Parents sign up to discuss books with Hudnut

By Allison Hamburger

For the past 10 years, about 50 parents have had an annual tradition of joining President Thomas C. Hudnut to discuss literature. They each read a book that Hudnut has selected and then meet to socialize and discuss the book. And it is all for a good cause.

The book club began because of Hudnut’s remarks on his summer reading at the first Parent Association meeting of the year.

“People professed that to be interesting, and someone suggested that I should start a book club in the spring, so we started putting that into the auction that was part of the Annual Event,” Hudnut said.

The book club is now listed in the Party Book instead, which fundraises for financial aid.

The annual book meeting has been hosted at the Sokoloff family’s home (Teddy ’15, Lara ’12, Emma ’09, Zack ’07) every year. This year’s meeting, on May 12, centered around “Unbroken” by Laura Hillenbrand, which was very popular among the parents, which is not always the case, Hudnut said. Previous selections include “A Matter of Justice” by Charles Todd and “The Spies of Warsaw” by Alan Furst.

Co-chair of Party Book Beth Kleid (Emma Graham ’15, Tyler Graham ’15) attributes the book club’s yearly success to the book choice, but also to Hudnut’s reputation of leading the book club well. Party Book initially posted the event without Hudnut’s book selection, which still drew many people, she said. Kleid works with Hudnut and Sheryl Sokoloff to organize the event.

“He’s really great because he asks insightful questions, elicits great comments and involves people in the discussion,” Kleid said. Hudnut said he did not have much experience with book clubs prior to the first Harvard-Westlake one 10 years ago.
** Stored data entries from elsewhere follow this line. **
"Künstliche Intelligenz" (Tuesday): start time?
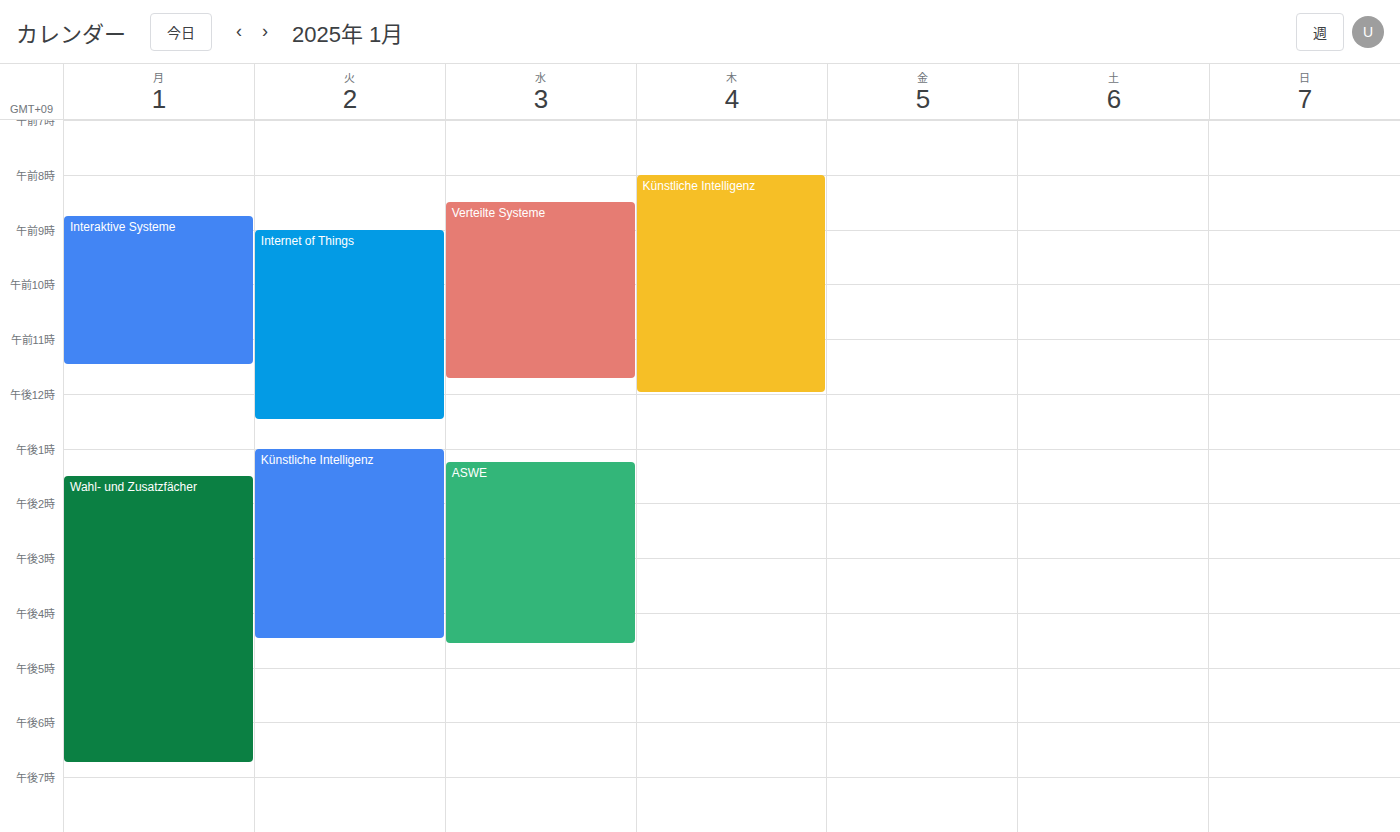
1:00 PM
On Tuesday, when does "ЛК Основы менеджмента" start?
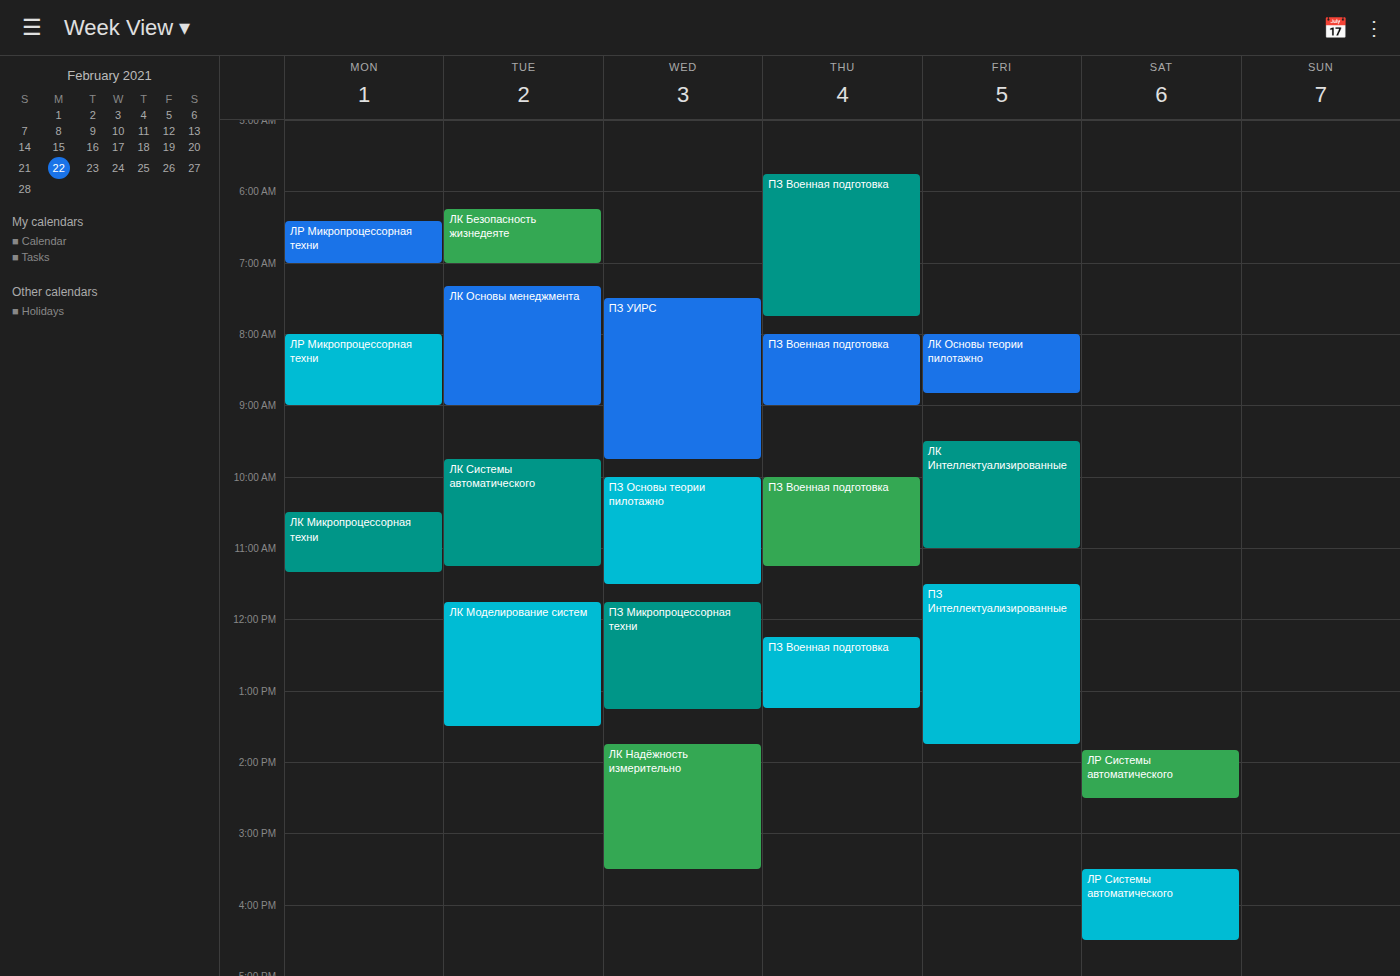
7:20 AM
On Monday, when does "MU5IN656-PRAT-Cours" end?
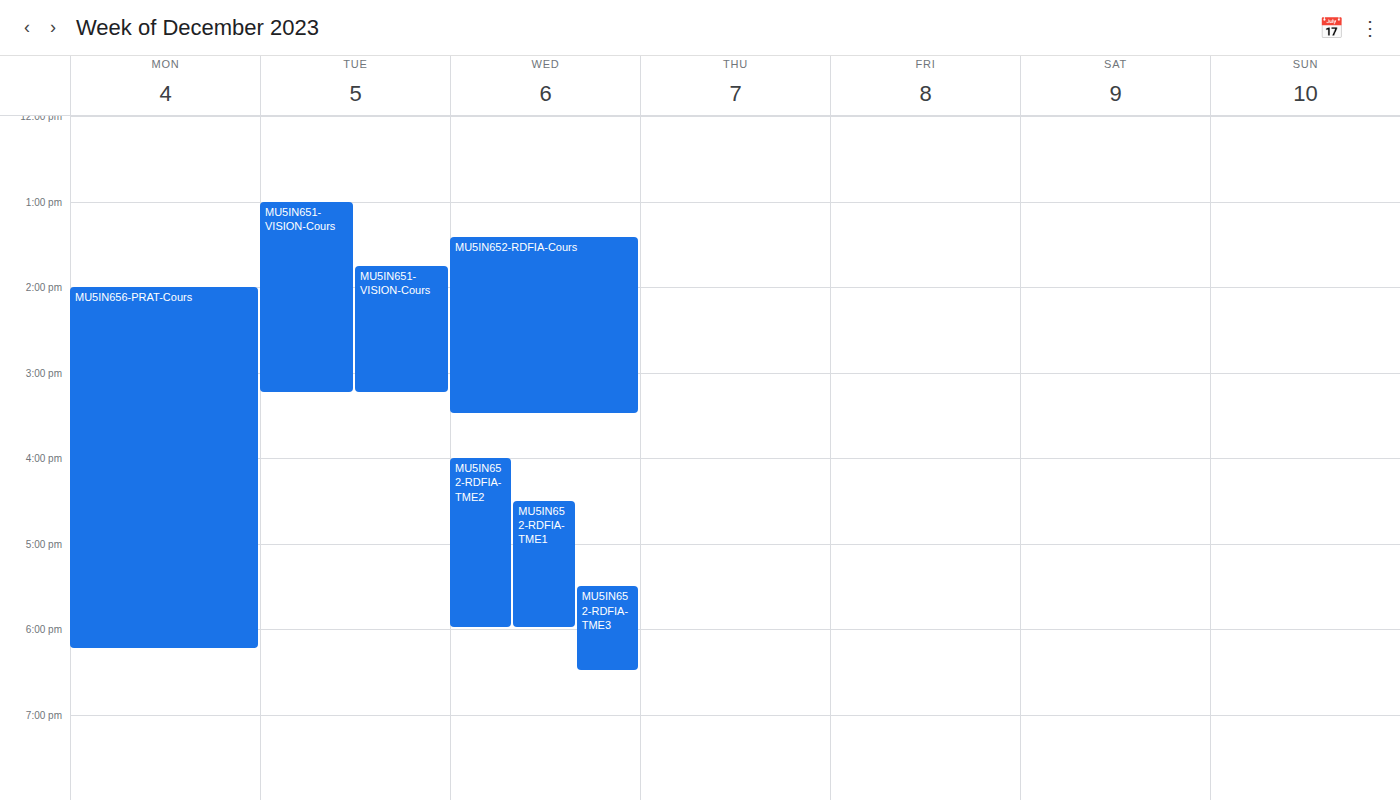
6:15 PM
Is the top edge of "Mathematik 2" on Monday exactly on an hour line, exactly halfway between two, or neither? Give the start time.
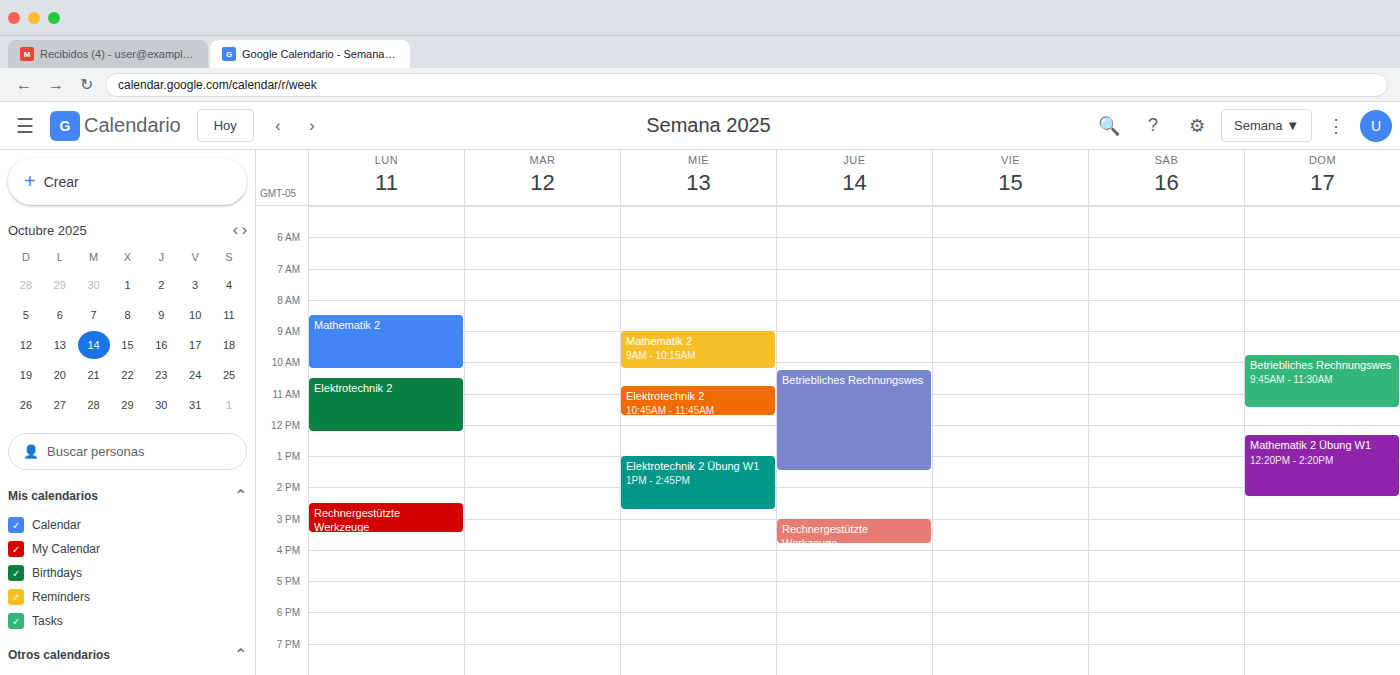
8:30 AM -- halfway between the 8 AM and 9 AM lines.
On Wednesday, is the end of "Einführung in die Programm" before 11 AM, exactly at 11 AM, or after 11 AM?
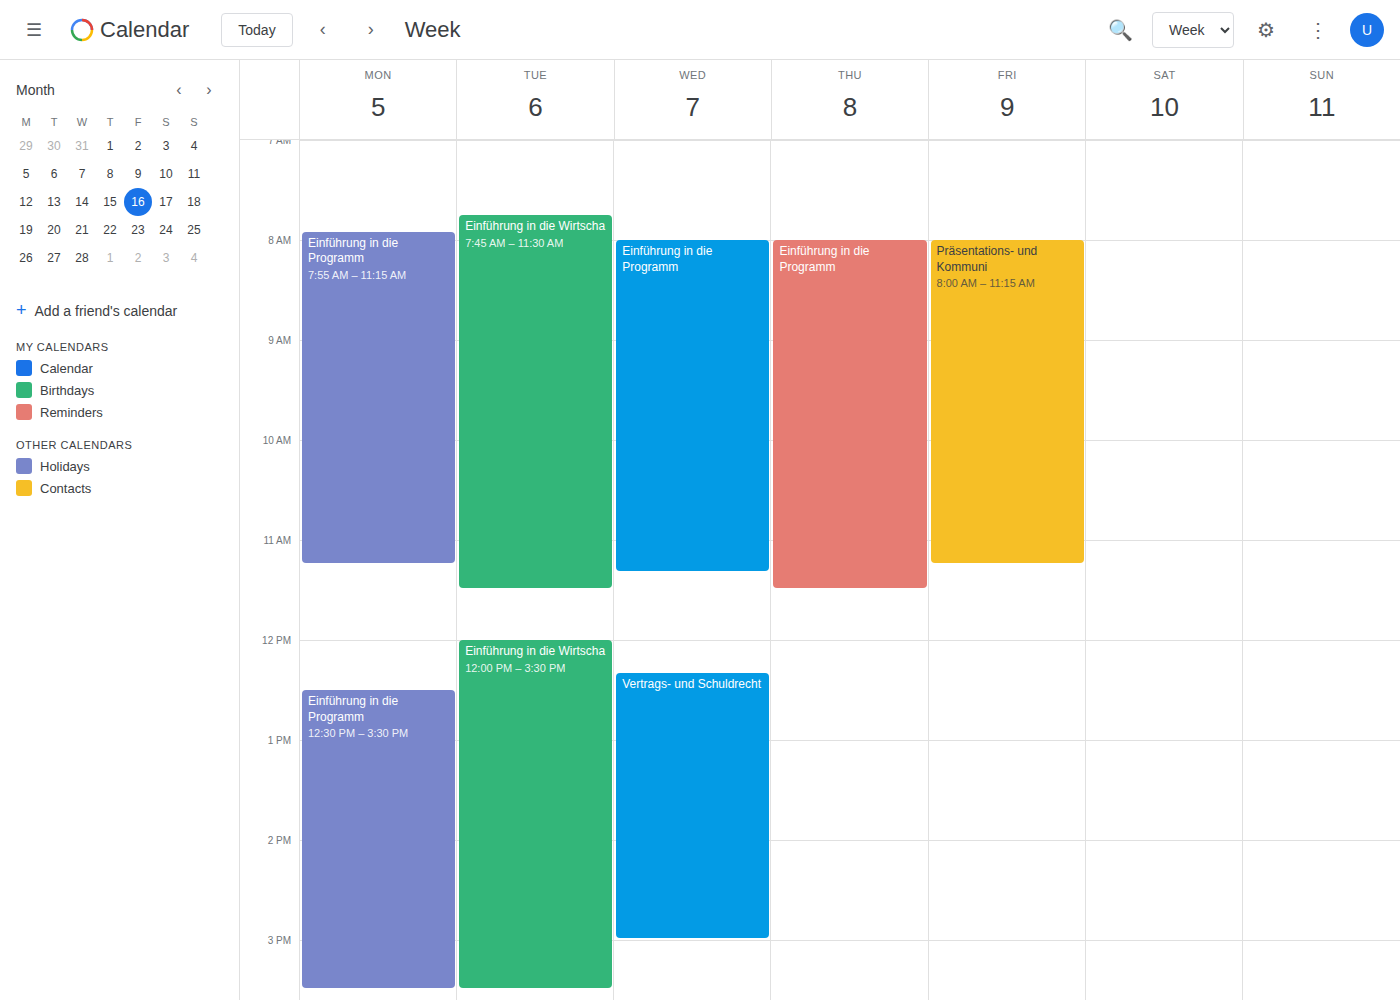
11:20 AM -- after 11 AM, 20 minutes below the 11 AM line.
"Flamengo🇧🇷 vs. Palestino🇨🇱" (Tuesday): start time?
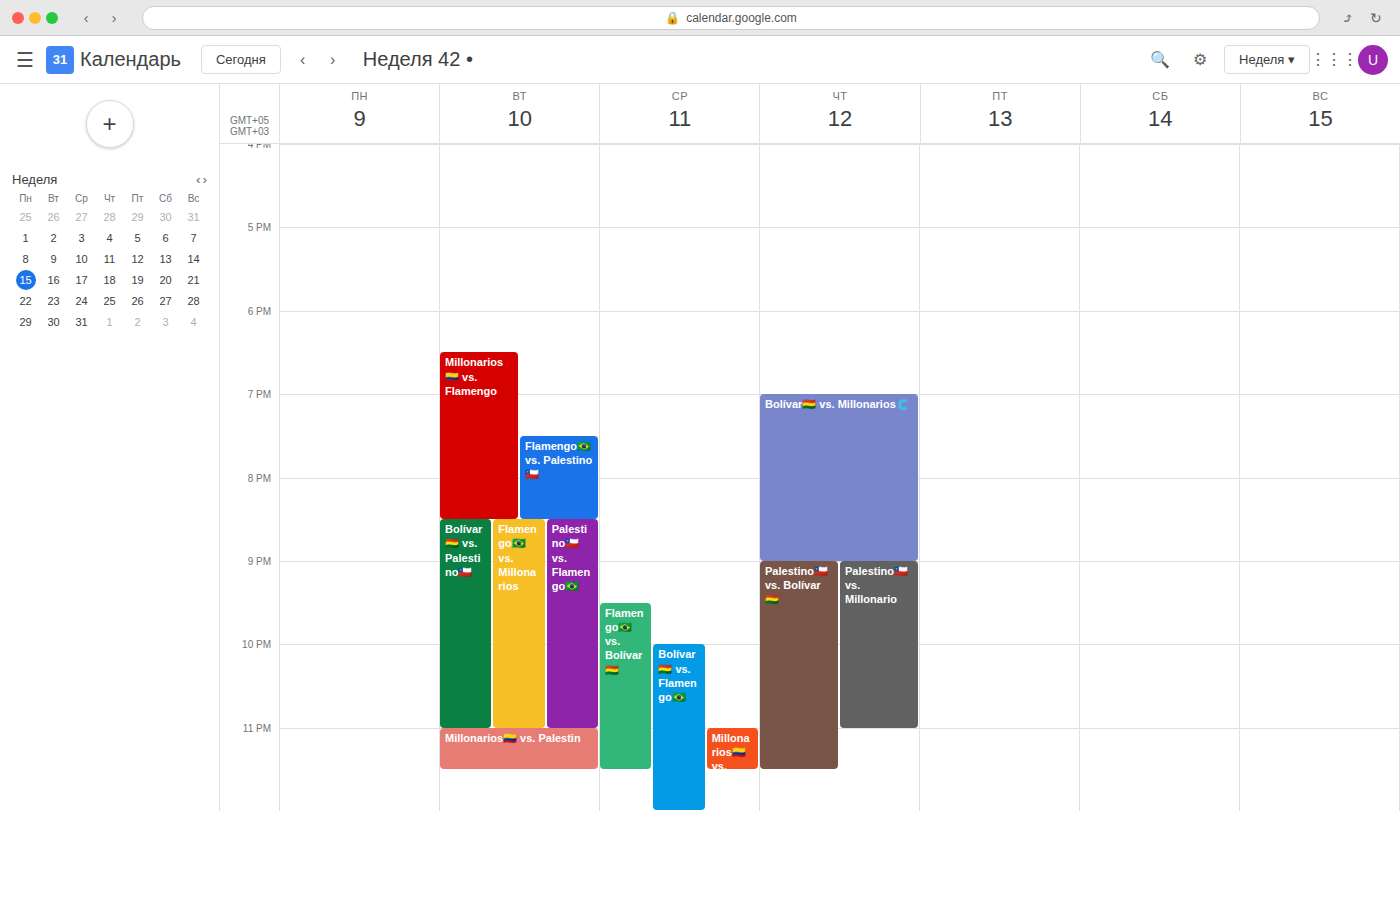
7:30 PM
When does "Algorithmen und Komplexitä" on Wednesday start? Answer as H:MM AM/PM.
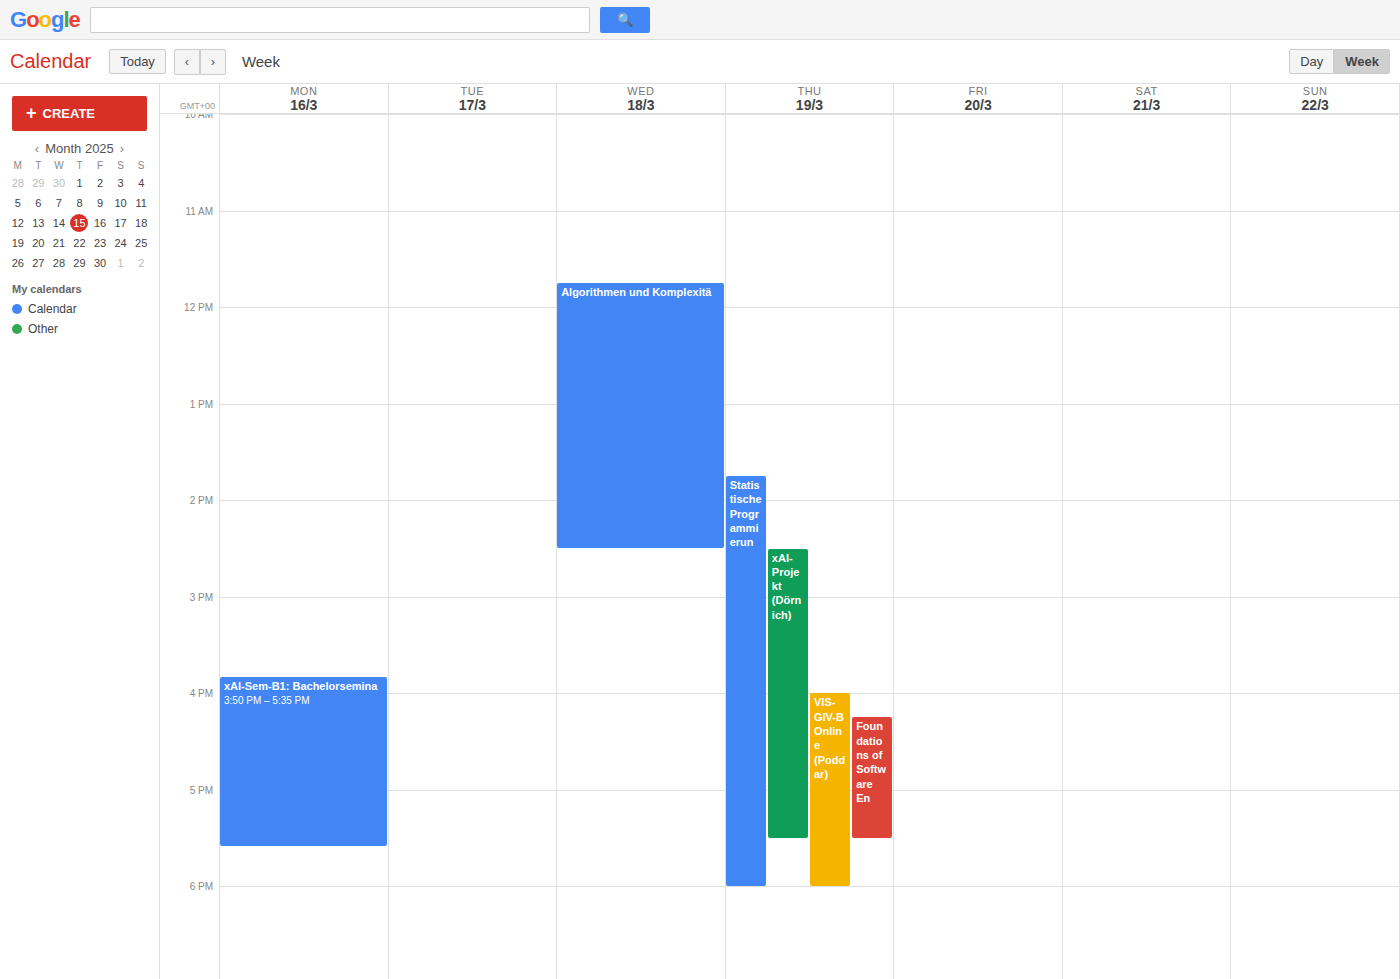
11:45 AM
“I’ve never been an English teacher, never taken an English course in college. In fact, I don’t know anything about leading a book group,” Hudnut said. “But I’m able to lead a discussion about the book and place it in its historical or philosophical context.”

Sokoloff said that there are many parents who return to the club year after year.

“I think they like to come and see Tom in a very personal, smaller setting,” Sokoloff said. The Party Book was created two years ago and aims to build community, Kleid said.

“I think it’s one of most successful [Party Book events] because it brings a lot of different types of parents together … for an intellectual reason, and you also get to learn about people in a different way,” Kleid said. Hudnut hopes that parents enjoy the evening and the discussion.

“It’s a chance for all of us to get to know each other a little better in an informal setting, with a common topic for discussion, in a nice setting provided by some very thoughtful people,” Hudnut said.